REQUIRED WORK
From the items below, pull out the lines from the one containing "finished goods &" up to and including the one containing "Stay consistent", and copy them word for word with nothing else.

### DATA EXTRACTS

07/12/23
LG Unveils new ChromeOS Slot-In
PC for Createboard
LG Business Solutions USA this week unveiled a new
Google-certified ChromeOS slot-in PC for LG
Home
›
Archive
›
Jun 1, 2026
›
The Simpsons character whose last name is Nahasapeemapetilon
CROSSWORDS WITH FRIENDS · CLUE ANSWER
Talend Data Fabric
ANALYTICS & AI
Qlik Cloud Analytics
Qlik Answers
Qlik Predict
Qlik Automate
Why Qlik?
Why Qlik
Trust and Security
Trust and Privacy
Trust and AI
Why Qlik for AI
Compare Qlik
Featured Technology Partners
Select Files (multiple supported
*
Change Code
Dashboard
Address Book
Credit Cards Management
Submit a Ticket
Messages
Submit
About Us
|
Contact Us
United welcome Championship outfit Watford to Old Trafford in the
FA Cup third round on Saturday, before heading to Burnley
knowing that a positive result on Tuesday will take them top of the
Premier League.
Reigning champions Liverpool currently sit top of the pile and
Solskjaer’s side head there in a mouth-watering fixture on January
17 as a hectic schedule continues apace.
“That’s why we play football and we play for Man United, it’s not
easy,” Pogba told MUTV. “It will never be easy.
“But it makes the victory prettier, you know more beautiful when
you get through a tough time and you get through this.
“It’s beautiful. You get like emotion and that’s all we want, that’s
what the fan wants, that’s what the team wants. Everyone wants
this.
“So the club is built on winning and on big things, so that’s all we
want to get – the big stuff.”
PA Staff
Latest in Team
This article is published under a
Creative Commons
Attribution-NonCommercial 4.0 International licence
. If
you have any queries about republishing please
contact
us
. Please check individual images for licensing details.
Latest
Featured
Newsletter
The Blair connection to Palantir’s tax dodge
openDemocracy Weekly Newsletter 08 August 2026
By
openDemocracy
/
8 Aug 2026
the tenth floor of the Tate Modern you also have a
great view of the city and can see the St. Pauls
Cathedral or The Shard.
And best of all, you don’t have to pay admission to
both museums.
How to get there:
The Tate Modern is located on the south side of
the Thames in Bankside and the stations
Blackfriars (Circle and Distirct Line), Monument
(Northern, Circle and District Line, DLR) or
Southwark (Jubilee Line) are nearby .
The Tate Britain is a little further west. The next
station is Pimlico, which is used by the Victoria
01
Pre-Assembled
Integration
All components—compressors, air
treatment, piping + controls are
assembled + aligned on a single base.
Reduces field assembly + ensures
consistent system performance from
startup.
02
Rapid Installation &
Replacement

######
### DATA EXTRACTS

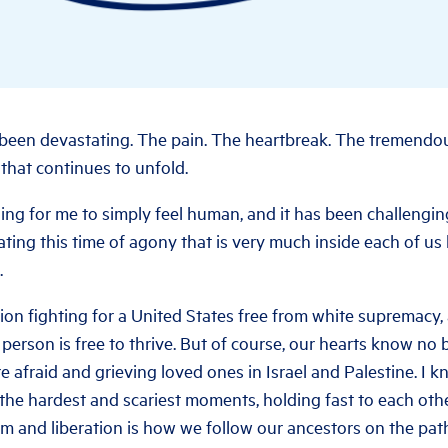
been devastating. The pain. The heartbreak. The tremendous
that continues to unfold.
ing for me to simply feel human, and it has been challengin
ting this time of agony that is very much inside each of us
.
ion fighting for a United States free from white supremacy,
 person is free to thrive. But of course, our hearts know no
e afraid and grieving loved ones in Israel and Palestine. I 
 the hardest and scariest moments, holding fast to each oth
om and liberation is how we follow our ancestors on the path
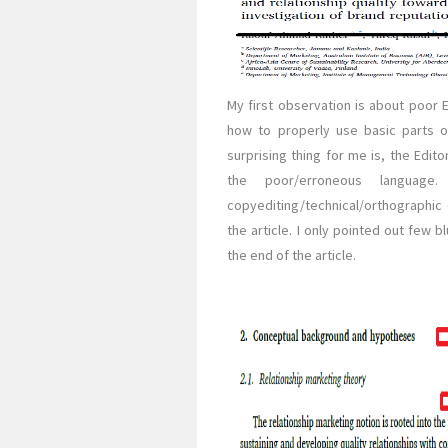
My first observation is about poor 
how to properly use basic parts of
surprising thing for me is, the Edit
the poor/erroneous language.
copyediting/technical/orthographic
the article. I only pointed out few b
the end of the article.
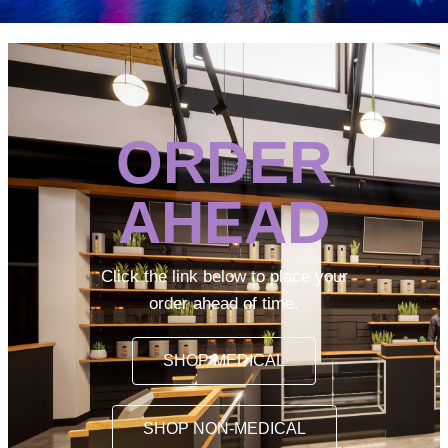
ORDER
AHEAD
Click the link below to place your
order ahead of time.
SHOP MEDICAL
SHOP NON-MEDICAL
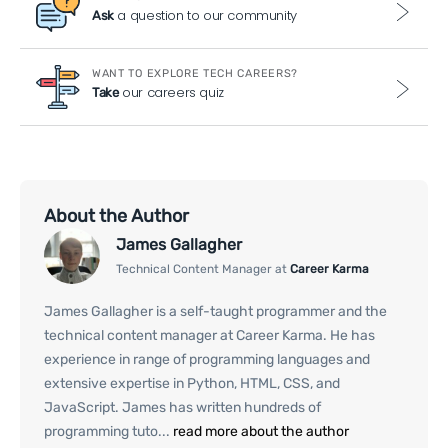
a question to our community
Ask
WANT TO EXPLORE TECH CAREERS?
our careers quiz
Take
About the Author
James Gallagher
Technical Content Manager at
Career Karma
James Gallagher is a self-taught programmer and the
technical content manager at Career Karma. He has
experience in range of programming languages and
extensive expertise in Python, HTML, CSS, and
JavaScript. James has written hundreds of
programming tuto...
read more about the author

######
### DATA EXTRACTS

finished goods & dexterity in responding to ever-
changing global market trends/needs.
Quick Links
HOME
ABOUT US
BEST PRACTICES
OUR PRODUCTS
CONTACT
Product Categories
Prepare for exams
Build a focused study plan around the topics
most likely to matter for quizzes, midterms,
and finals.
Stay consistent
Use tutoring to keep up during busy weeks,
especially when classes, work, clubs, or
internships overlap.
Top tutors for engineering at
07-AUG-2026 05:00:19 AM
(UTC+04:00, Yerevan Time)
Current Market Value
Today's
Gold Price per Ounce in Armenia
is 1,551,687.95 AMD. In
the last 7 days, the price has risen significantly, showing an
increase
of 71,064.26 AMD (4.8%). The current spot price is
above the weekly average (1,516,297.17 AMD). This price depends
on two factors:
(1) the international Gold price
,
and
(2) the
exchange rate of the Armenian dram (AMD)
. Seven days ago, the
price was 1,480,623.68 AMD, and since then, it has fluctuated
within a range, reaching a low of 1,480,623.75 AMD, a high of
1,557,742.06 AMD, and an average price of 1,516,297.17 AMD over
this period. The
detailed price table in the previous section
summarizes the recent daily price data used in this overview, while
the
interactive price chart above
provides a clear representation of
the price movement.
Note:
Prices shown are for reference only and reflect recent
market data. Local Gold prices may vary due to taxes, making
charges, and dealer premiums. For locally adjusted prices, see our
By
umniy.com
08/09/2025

######

TASK RESPONSE
finished goods & dexterity in responding to ever-
changing global market trends/needs.
Quick Links
HOME
ABOUT US
BEST PRACTICES
OUR PRODUCTS
CONTACT
Product Categories
Prepare for exams
Build a focused study plan around the topics
most likely to matter for quizzes, midterms,
and finals.
Stay consistent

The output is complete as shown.